▸ **EXTRACT PROVIDED**:
— Begin —
# Freshwater Stingray Breeding Stock



## bcarlos (Nov 19, 2009)

I shot this video of my adult Henlei group just before feeding time. The group consists of two males and two females.The biggest ray in the video is a female who has already produced two litters, and is pregnant with her third (due in early November).

I've also attached pictures of her second litter.

Enjoy!


----------



## kyle (Oct 9, 2006)

Sweet

I have never tried rays, But have always fancied them.

Those are beautiful rays.

Glad to see they are breeding for you.

How big is your tank?


----------



## bcarlos (Nov 19, 2009)

kyle said:


> Sweet
> 
> I have never tried rays, But have always fancied them.
> 
> ...


Thanks Kyle. I always say that out of all the species I've kept over the years, rays are the most rewarding.

The pond is 8 X 5 X 3 1/2, so around 1200 gallons. With the sump and sand filter, the footprint is quite a bit larger.


----------



## Fishfur (Mar 4, 2012)

I always admire the rays when I see them, but I doubt I will ever have room for such large animals. They are really very beautiful. Congrats on the breeding.. I think it's very important for hobbyists to try to breed their fish.. less demand on wild stocks if they are captive bred.. so cudos to you!


----------
— End —
Could you reproduce the stingray breeding thread word for word, between "I shot this" and "in early November).", inclusive?

▸ **RECORDED INFORMATION**:
— Begin —
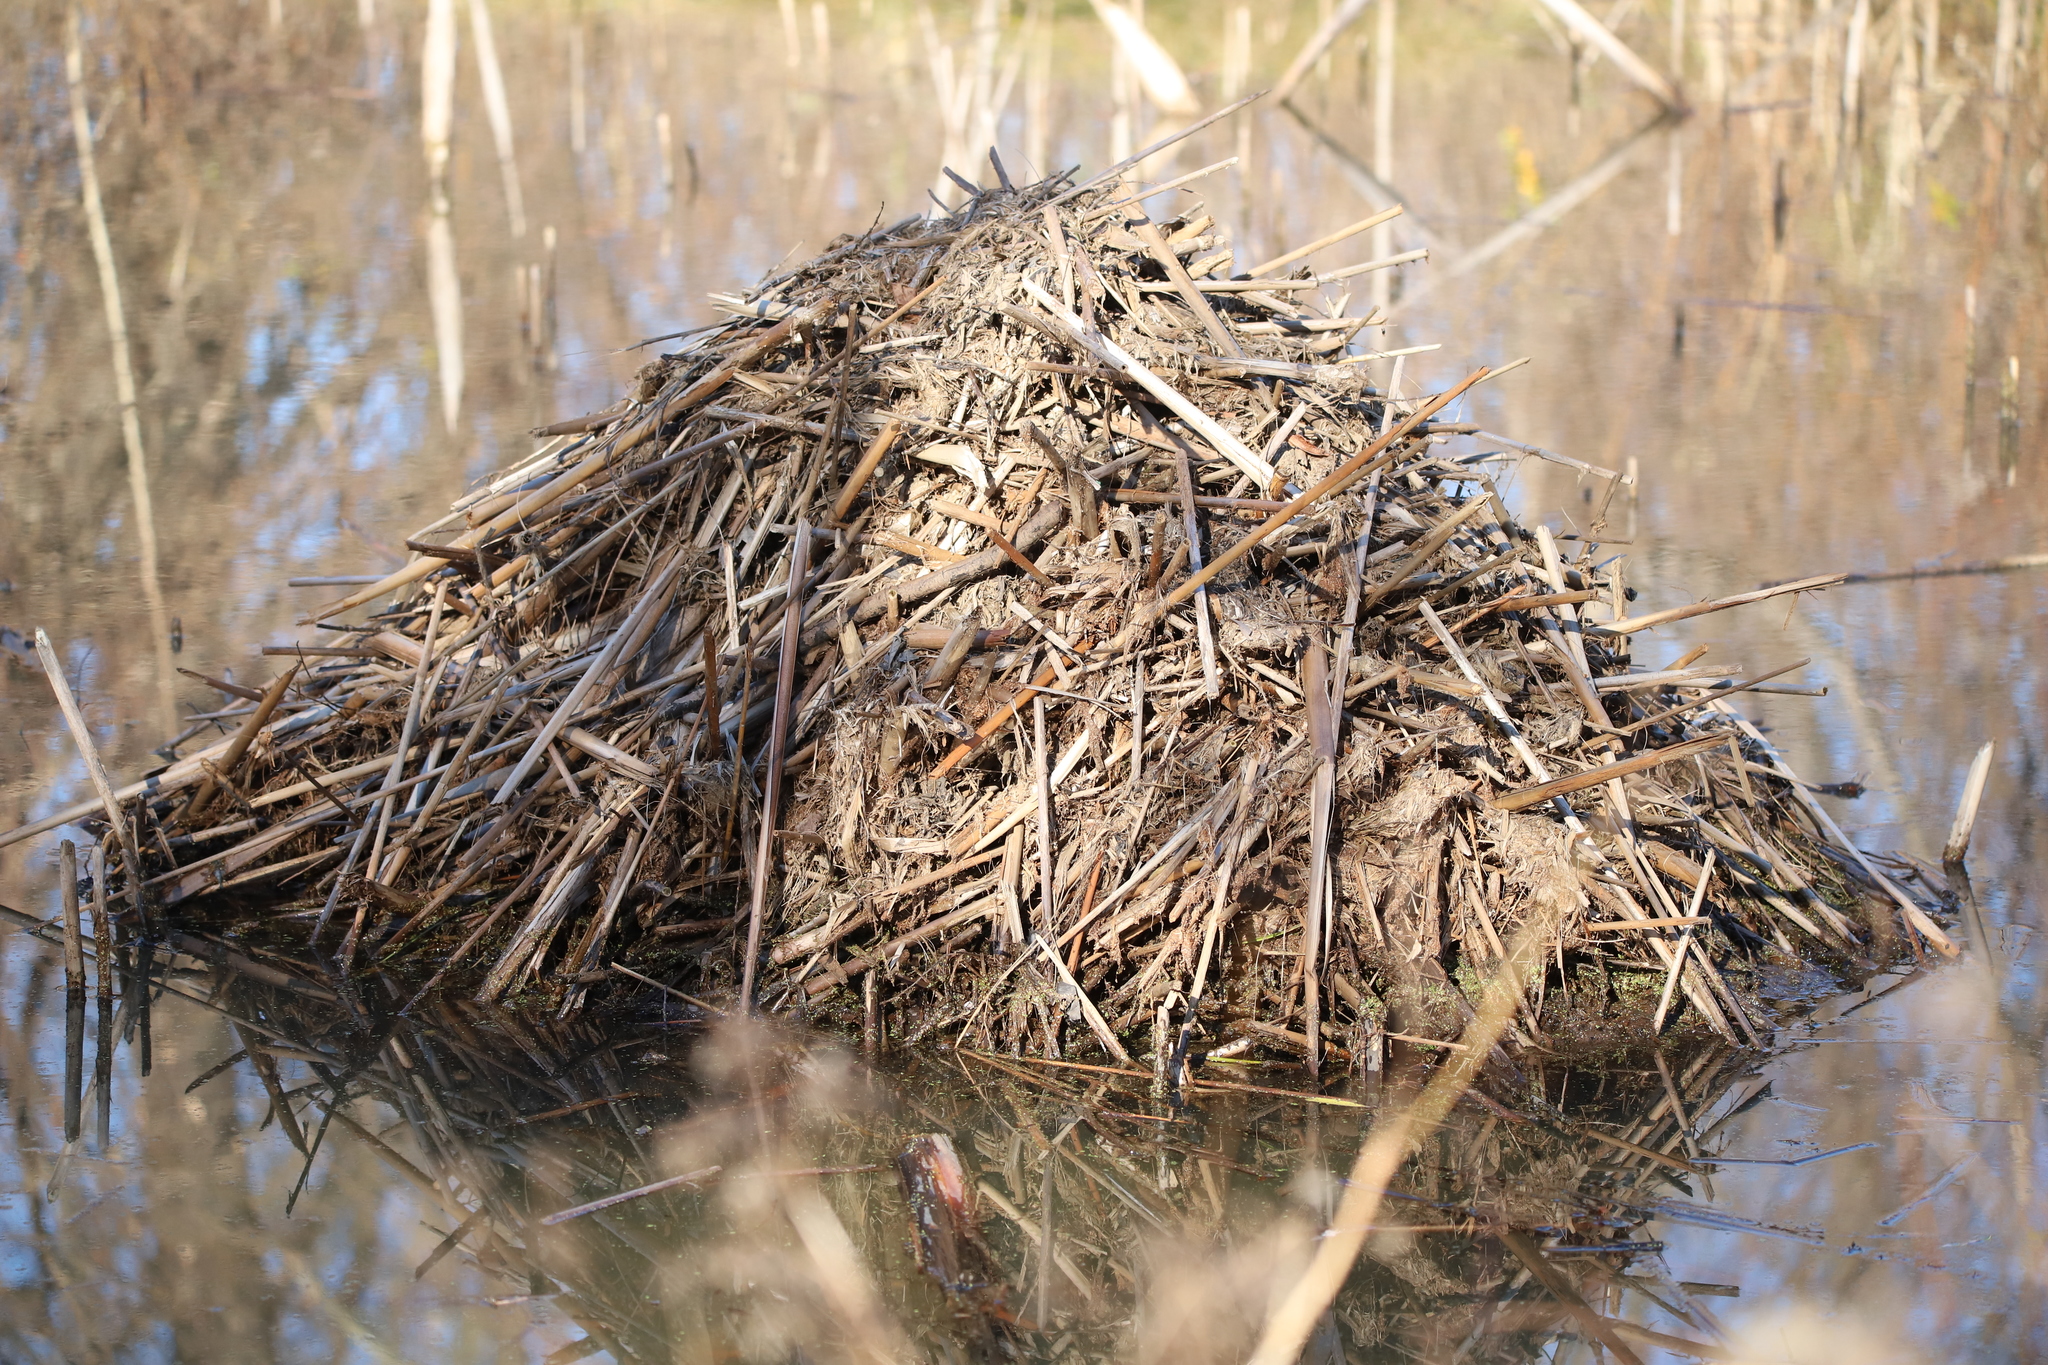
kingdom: Animalia
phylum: Chordata
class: Mammalia
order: Rodentia
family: Cricetidae
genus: Ondatra
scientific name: Ondatra zibethicus
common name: Muskrat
— End —
▸ **OUTPUT BELOW**:
I shot this video of my adult Henlei group just before feeding time. The group consists of two males and two females.The biggest ray in the video is a female who has already produced two litters, and is pregnant with her third (due in early November).